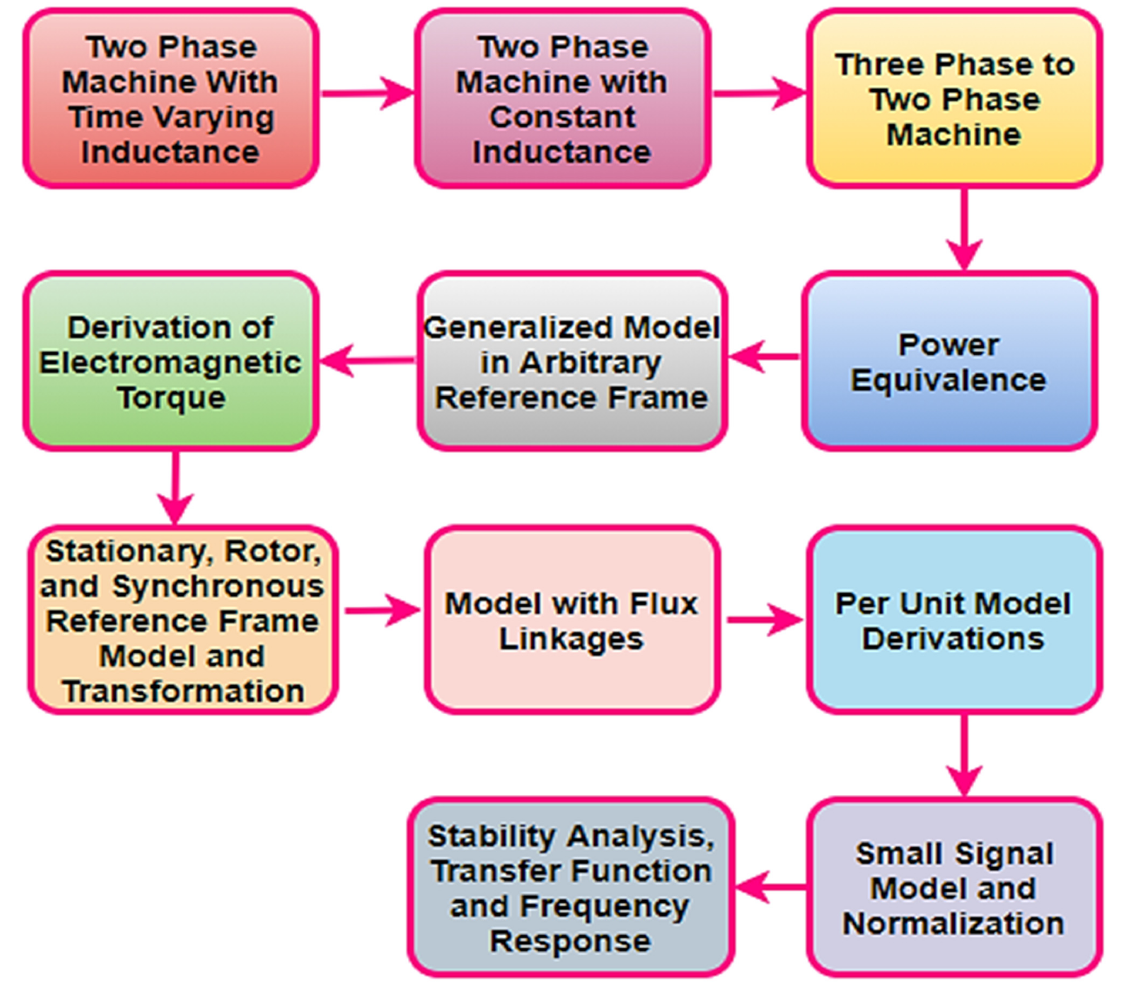
Figure 2. Three-phase induction motor dynamic modeling.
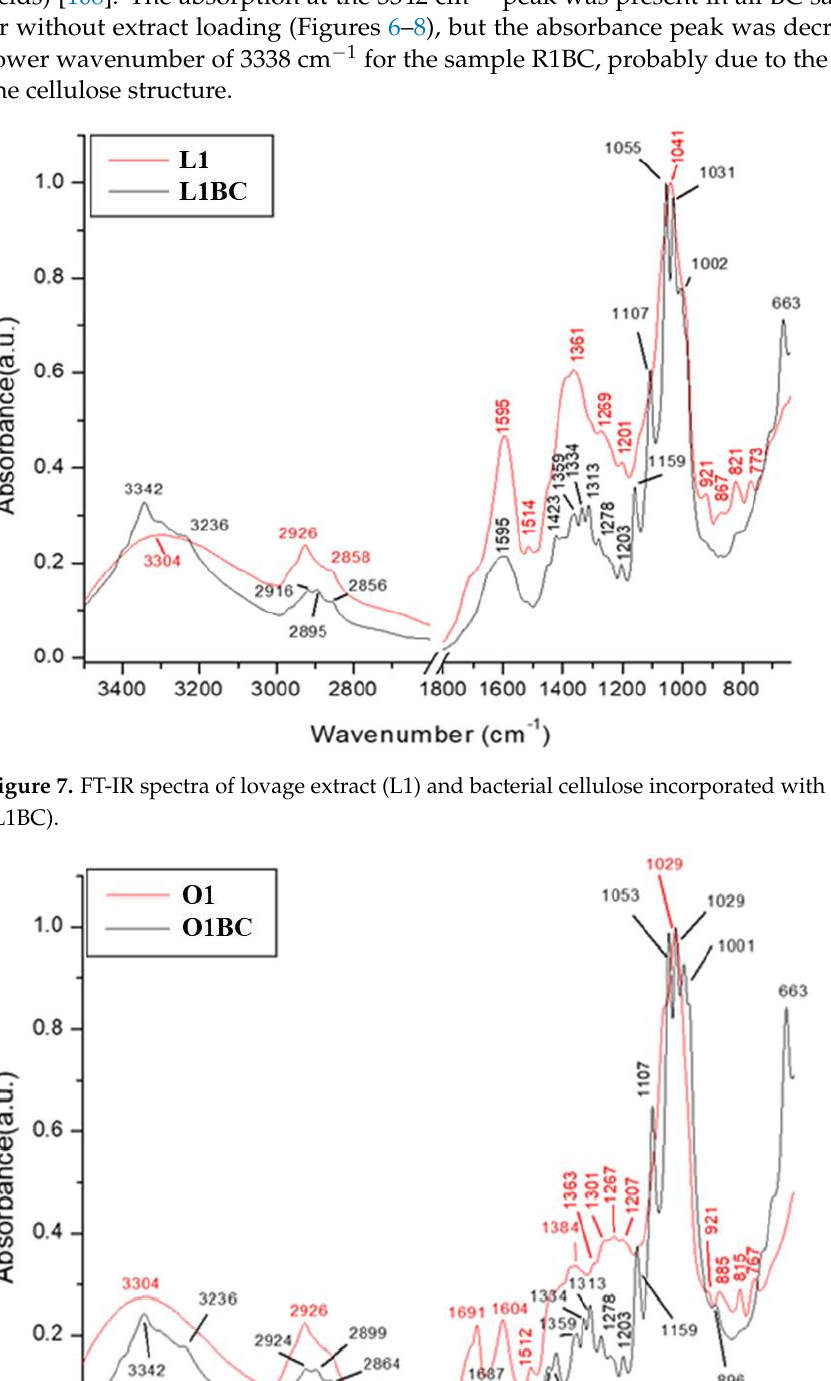
Figure 6. FT-IR spectra of bacterial cellulose (BC) and bacterial cellulose incorporated with rosemary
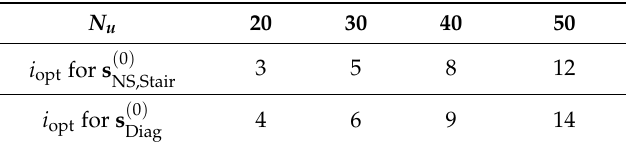
Table 5. The number of optimal iterations i opt for GS pre-coding when the initial solutions are s ( 0 ) and s Diag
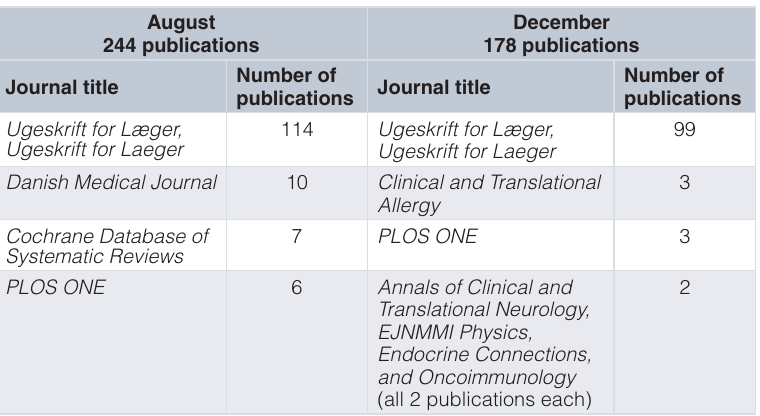
Table 7b. Top journals according to number of publications for publications with UIDs exported from Pure to SciVal and not matched. Download from August and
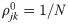
Results for network defined by Eqs (23) and (24) (left panels) and its uncorrelated version defined by Eqs (23) and (26) (right panels).Initially a single bank chosen at random from the network of N = 12000 nodes is defaulted. To obtain analytical results we set ρjk0=1/N (for all j and k). Top panels show the analytical and numerical results for the expected size of global cascades and their frequency versus the default buffer γ. Bottom panels show numerically calculated distributions of cascade sizes for different values of default buffer γ. To obtain numerical results we averaged over 104 realizations of random seeds, and a global cascade occurs if it occupies over 5% of the network.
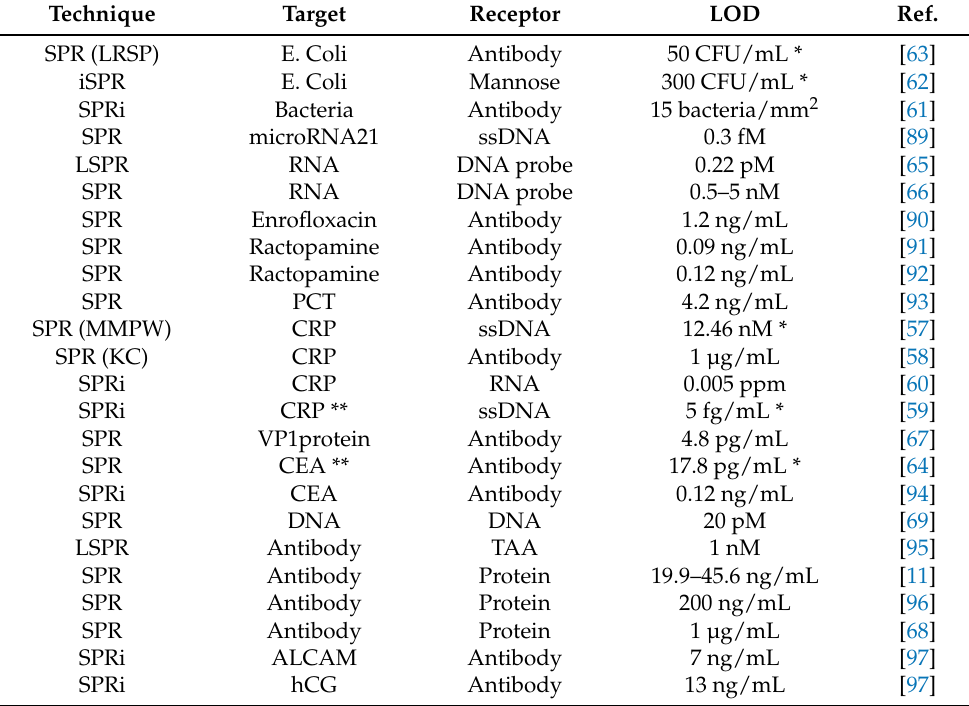
Table 1. Overview of different analytes detected with SPR technology (SPRi = SPR imaging, MMPW = multi-mode polymer waveguide, LRSP = long-range surface plasmon, iSPR = interdigitated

EXERCISE DESCRIPTION: Retype everything in the entries above exactly. The pictures are to be omitted.

ANSWER TO THE PROBLEM:
Figure 2. Three-phase induction motor dynamic modeling.
Figure 6. FT-IR spectra of bacterial cellulose (BC) and bacterial cellulose incorporated with rosemary
Table 5. The number of optimal iterations i opt for GS pre-coding when the initial solutions are s ( 0 ) and s Diag
Table 7b. Top journals according to number of publications for publications with UIDs exported from Pure to SciVal and not matched. Download from August and
Results for network defined by Eqs (23) and (24) (left panels) and its uncorrelated version defined by Eqs (23) and (26) (right panels).Initially a single bank chosen at random from the network of N = 12000 nodes is defaulted. To obtain analytical results we set ρjk0=1/N (for all j and k). Top panels show the analytical and numerical results for the expected size of global cascades and their frequency versus the default buffer γ. Bottom panels show numerically calculated distributions of cascade sizes for different values of default buffer γ. To obtain numerical results we averaged over 104 realizations of random seeds, and a global cascade occurs if it occupies over 5% of the network.
Table 1. Overview of different analytes detected with SPR technology (SPRi = SPR imaging, MMPW = multi-mode polymer waveguide, LRSP = long-range surface plasmon, iSPR = interdigitated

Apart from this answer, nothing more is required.